I don’t see any reason why I would stop voicing my feelings and thoughts through my music. There’s so much to write about.
You have a very nice texture to your voice. How do you maintain your vocal health?
The texture of my voice is god gifted and I don’t do anything in particular to maintain it. But I do try to exploit it. Spending time on a microphone to understand my voice’s capabilities is a very healthy exercise.
There’s always more than one way to use one’s voice. As far as maintaining my voice goes, I’ll say what you’ve probably heard before – sleep well, drink a lot of water.
What can we expect from the Side B of this beautiful album?
Side A just released, but my mind is already on Side B. The music on Side B is more rhythmic and the rhythms are the kind that make me groove. I am a huge fan of Afrobeat and you’ll hear it in Side B. Side B, is more Soul/Pop than it’s counterpart. All in all, it’s going to push the tempo.
Rapid fire
An artist you would give anything to collaborate with- Rosalia
If not music, what would you have been doing? – Acting
Most bizzare song you have sung/written in your life – Locomoco (2X Side B)
Most embarrassing stage performance – I had a major wardrobe malfunction recently. I do a kick at the end of the second song in my set and that kick tore my pants at the crotch. I had to sing with my legs together for the next 20 minutes before I could get a window to salvage the situation with safety pins.
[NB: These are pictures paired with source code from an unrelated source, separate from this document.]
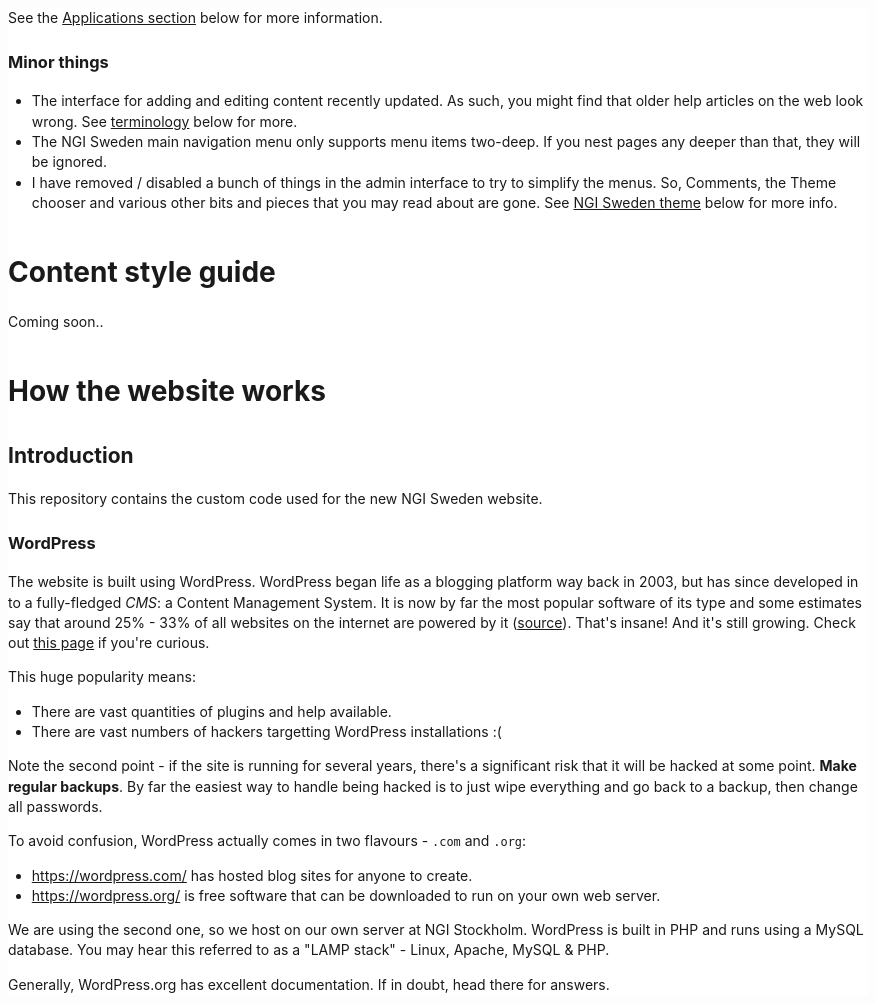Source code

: See the [Applications section](##applications) below for more information.

### Minor things

- The interface for adding and editing content recently updated. As such, you might find that older help articles on the web look wrong. See [terminology](#terminology) below for more.
- The NGI Sweden main navigation menu only supports menu items two-deep. If you nest pages any deeper than that, they will be ignored.
- I have removed / disabled a bunch of things in the admin interface to try to simplify the menus. So, Comments, the Theme chooser and various other bits and pieces that you may read about are gone. See [NGI Sweden theme](#ngi-sweden-theme) below for more info.

# Content style guide

Coming soon..

# How the website works

## Introduction

This repository contains the custom code used for the new NGI Sweden website.

### WordPress

The website is built using WordPress.
WordPress began life as a blogging platform way back in 2003, but has since developed in to a fully-fledged _CMS_: a Content Management System. It is now by far the most popular software of its type and some estimates say that around 25% - 33% of all websites on the internet are powered by it ([source](https://w3techs.com/technologies/details/cm-wordpress/all/all)). That's insane! And it's still growing. Check out [this page](https://kinsta.com/wordpress-market-share/) if you're curious.

This huge popularity means:

- There are vast quantities of plugins and help available.
- There are vast numbers of hackers targetting WordPress installations :(

Note the second point - if the site is running for several years, there's a significant risk that it will be hacked at some point.
**Make regular backups**.
By far the easiest way to handle being hacked is to just wipe everything and go back to a backup, then change all passwords.

To avoid confusion, WordPress actually comes in two flavours - `.com` and `.org`:

- <https://wordpress.com/> has hosted blog sites for anyone to create.
- <https://wordpress.org/> is free software that can be downloaded to run on your own web server.

We are using the second one, so we host on our own server at NGI Stockholm.
WordPress is built in PHP and runs using a MySQL database. You may hear this referred to as a "LAMP stack" - Linux, Apache, MySQL & PHP.

Generally, WordPress.org has excellent documentation. If in doubt, head there for answers.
In conversation with Sunidhi Chauhan
Please share us your experience working for ‘Here is Beautiful’ with Shalmali.
My involvement in the project was absolutely spontaneous and was not planned. Shalmali told me she was working on her first English album and she wanted this song to be
released first. I was very happy to work with her in the studio, in fact, I really followed her instructions relating to the song. I love being in that position because we both think
almost the same when it comes to music and we share similar passion. It was challenging for sure because it is only the musician who has put her complete heart to the song. The recording session was of course memorable. I was very skeptical about being in the video as I hadn’t done it in a long time. But with her and the whole unit’s support, I felt very
comfortable and faced the camera confidently. Shalmali is a fantastic actor too while facing the camera, a rare quality.
What were some of the challenges you faced singing for this one?
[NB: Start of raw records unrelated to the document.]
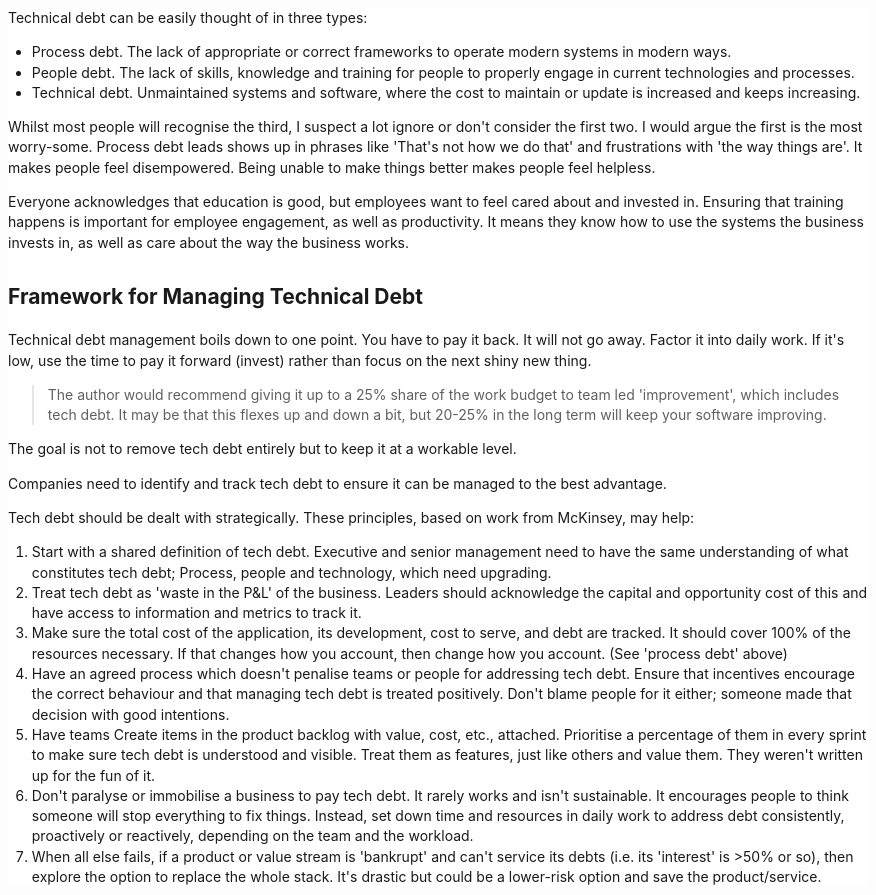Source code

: Technical debt can be easily thought of in three types:

* Process debt. The lack of appropriate or correct frameworks to operate modern systems in modern ways.
* People debt. The lack of skills, knowledge and training for people to properly engage in current technologies and processes.
* Technical debt. Unmaintained systems and software, where the cost to maintain or update is increased and keeps increasing.

Whilst most people will recognise the third, I suspect a lot ignore or don't consider the first two. I would argue the first is the most worry-some. Process debt leads shows up in phrases like 'That's not how we do that' and frustrations with 'the way things are'. It makes people feel disempowered. Being unable to make things better makes people feel helpless.

Everyone acknowledges that education is good, but employees want to feel cared about and invested in. Ensuring that training happens is important for employee engagement, as well as productivity. It means they know how to use the systems the business invests in, as well as care about the way the business works.

## Framework for Managing Technical Debt

Technical debt management boils down to one point. You have to pay it back. It will not go away. Factor it into daily work. If it's low, use the time to pay it forward (invest) rather than focus on the next shiny new thing.

> The author would recommend giving it up to a 25% share of the work budget to team led 'improvement', which includes tech debt. It may be that this flexes up and down a bit, but 20-25% in the long term will keep your software improving.

The goal is not to remove tech debt entirely but to keep it at a workable level.

Companies need to identify and track tech debt to ensure it can be managed to the best advantage.

Tech debt should be dealt with strategically. These principles, based on work from McKinsey, may help:

1. Start with a shared definition of tech debt. Executive and senior management need to have the same understanding of what constitutes tech debt; Process, people and technology, which need upgrading.
2. Treat tech debt as 'waste in the P&L' of the business. Leaders should acknowledge the capital and opportunity cost of this and have access to information and metrics to track it.
3. Make sure the total cost of the application, its development, cost to serve, and debt are tracked. It should cover 100% of the resources necessary. If that changes how you account, then change how you account. (See 'process debt' above)
4. Have an agreed process which doesn't penalise teams or people for addressing tech debt. Ensure that incentives encourage the correct behaviour and that managing tech debt is treated positively. Don't blame people for it either; someone made that decision with good intentions.
5. Have teams Create items in the product backlog with value, cost, etc., attached. Prioritise a percentage of them in every sprint to make sure tech debt is understood and visible. Treat them as features, just like others and value them. They weren't written up for the fun of it.
6. Don't paralyse or immobilise a business to pay tech debt. It rarely works and isn't sustainable. It encourages people to think someone will stop everything to fix things. Instead, set down time and resources in daily work to address debt consistently, proactively or reactively, depending on the team and the workload.
7. When all else fails, if a product or value stream is 'bankrupt' and can't service its debts (i.e. its 'interest' is >50% or so), then explore the option to replace the whole stack. It's drastic but could be a lower-risk option and save the product/service.
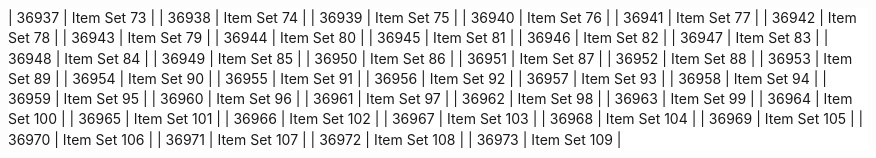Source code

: | 36937 | Item Set 73      |
| 36938 | Item Set 74      |
| 36939 | Item Set 75      |
| 36940 | Item Set 76      |
| 36941 | Item Set 77      |
| 36942 | Item Set 78      |
| 36943 | Item Set 79      |
| 36944 | Item Set 80      |
| 36945 | Item Set 81      |
| 36946 | Item Set 82      |
| 36947 | Item Set 83      |
| 36948 | Item Set 84      |
| 36949 | Item Set 85      |
| 36950 | Item Set 86      |
| 36951 | Item Set 87      |
| 36952 | Item Set 88      |
| 36953 | Item Set 89      |
| 36954 | Item Set 90      |
| 36955 | Item Set 91      |
| 36956 | Item Set 92      |
| 36957 | Item Set 93      |
| 36958 | Item Set 94      |
| 36959 | Item Set 95      |
| 36960 | Item Set 96      |
| 36961 | Item Set 97      |
| 36962 | Item Set 98      |
| 36963 | Item Set 99      |
| 36964 | Item Set 100     |
| 36965 | Item Set 101     |
| 36966 | Item Set 102     |
| 36967 | Item Set 103     |
| 36968 | Item Set 104     |
| 36969 | Item Set 105     |
| 36970 | Item Set 106     |
| 36971 | Item Set 107     |
| 36972 | Item Set 108     |
| 36973 | Item Set 109     |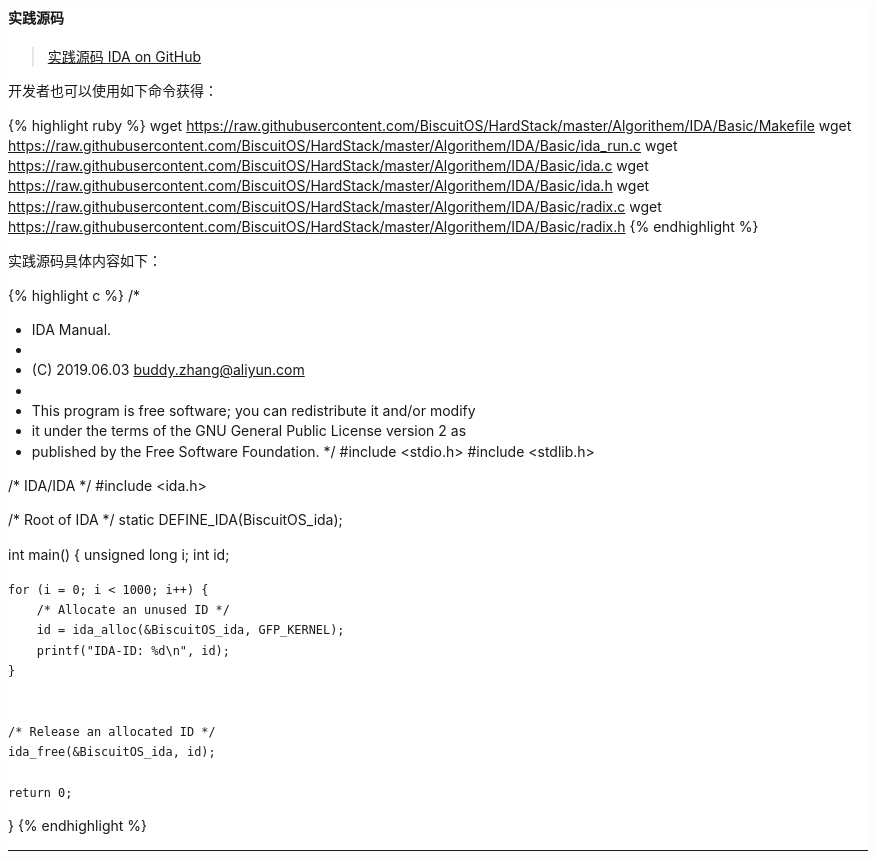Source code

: #### <span id="实践源码">实践源码</span>

> [实践源码 IDA on GitHub](https://github.com/BiscuitOS/HardStack/tree/master/Algorithem/IDA/Basic)

开发者也可以使用如下命令获得：

{% highlight ruby %}
wget https://raw.githubusercontent.com/BiscuitOS/HardStack/master/Algorithem/IDA/Basic/Makefile
wget https://raw.githubusercontent.com/BiscuitOS/HardStack/master/Algorithem/IDA/Basic/ida_run.c
wget https://raw.githubusercontent.com/BiscuitOS/HardStack/master/Algorithem/IDA/Basic/ida.c
wget https://raw.githubusercontent.com/BiscuitOS/HardStack/master/Algorithem/IDA/Basic/ida.h
wget https://raw.githubusercontent.com/BiscuitOS/HardStack/master/Algorithem/IDA/Basic/radix.c
wget https://raw.githubusercontent.com/BiscuitOS/HardStack/master/Algorithem/IDA/Basic/radix.h
{% endhighlight %}

实践源码具体内容如下：

{% highlight c %}
/*
 * IDA Manual.
 *
 * (C) 2019.06.03 <buddy.zhang@aliyun.com>
 *
 * This program is free software; you can redistribute it and/or modify
 * it under the terms of the GNU General Public License version 2 as
 * published by the Free Software Foundation.
 */
#include <stdio.h>
#include <stdlib.h>

/* IDA/IDA */
#include <ida.h>

/* Root of IDA */
static DEFINE_IDA(BiscuitOS_ida);

int main()
{
	unsigned long i;
	int id;

	for (i = 0; i < 1000; i++) {
		/* Allocate an unused ID */
		id = ida_alloc(&BiscuitOS_ida, GFP_KERNEL);
		printf("IDA-ID: %d\n", id);
	}


	/* Release an allocated ID */
	ida_free(&BiscuitOS_ida, id);

	return 0;
}
{% endhighlight %}

--------------------------------------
It was challenging because the song has a lot of scope to do many things but this
particular song didn’t need too many improvisations. The song had to be heartfelt and passion driven and that is the reason why we kept it as raw and natural as possible. When too much freedom is given, we get blank on where to actually stop but I just followed Shalmali and her vision for the song.
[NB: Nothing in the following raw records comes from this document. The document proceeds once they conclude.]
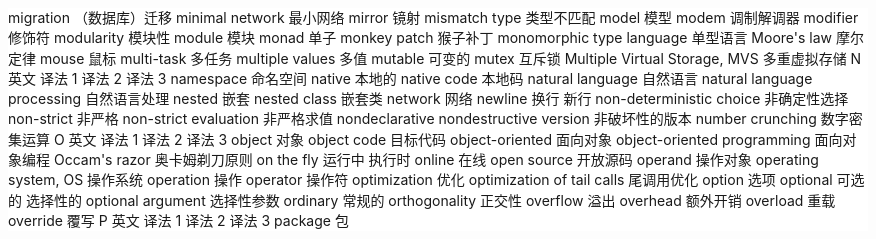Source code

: migration （数据库）迁移
minimal network 最小网络
mirror 镜射
mismatch type 类型不匹配
model 模型
modem 调制解调器
modifier 修饰符
modularity 模块性
module 模块
monad 单子
monkey patch 猴子补丁
monomorphic type language 单型语言
Moore's law 摩尔定律
mouse 鼠标
multi-task 多任务
multiple values 多值
mutable 可变的
mutex 互斥锁
Multiple Virtual Storage, MVS 多重虚拟存储
N
英文 译法 1 译法 2 译法 3
namespace 命名空间
native 本地的
native code 本地码
natural language 自然语言
natural language processing 自然语言处理
nested 嵌套
nested class 嵌套类
network 网络
newline 换行 新行
non-deterministic choice 非确定性选择
non-strict 非严格
non-strict evaluation 非严格求值
nondeclarative
nondestructive version 非破坏性的版本
number crunching 数字密集运算
O
英文 译法 1 译法 2 译法 3
object 对象
object code 目标代码
object-oriented 面向对象
object-oriented programming 面向对象编程
Occam's razor 奥卡姆剃刀原则
on the fly 运行中 执行时
online 在线
open source 开放源码
operand 操作对象
operating system, OS 操作系统
operation 操作
operator 操作符
optimization 优化
optimization of tail calls 尾调用优化
option 选项
optional 可选的 选择性的
optional argument 选择性参数
ordinary 常规的
orthogonality 正交性
overflow 溢出
overhead 额外开销
overload 重载
override 覆写
P
英文 译法 1 译法 2 译法 3
package 包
What was your first reaction when you heard the song?
I was amazed. I called her immediately and told her how beautiful and fantastic the song was. I knew the singer inside of Shalmali but I didn’t know about her exceptional composing skills.
What’s your take on the independent music scene in India? How have you embraced it? Can we expect more independent music from you?
In the past ten years, people have started to listen to non-film music and attend concerts as well. It is definitely a good time to go Indie. I am not talking about remixes but about such artists who are passionate about songwriting and other skills as well.
Earlier, people used to run behind a reality show as a platform to get noticed, but thanks to streaming sites, a platform is automatically created for such artists.
Rapid Fire:
Your best Bollywood song you’ve sung so far: It is difficult to choose one song but I’d say Le Chale for my brother Nikhil and Aa Zara.
Is there a composer you want to work with, and haven’t worked so far?
I have worked with so many musicians already but there are so many wonderful people to work with.
A song that plays often on your playlist?
Betaab Di Ki Tamanna- this song was nonstop playing in my mind while I was doing household work during the lockdown.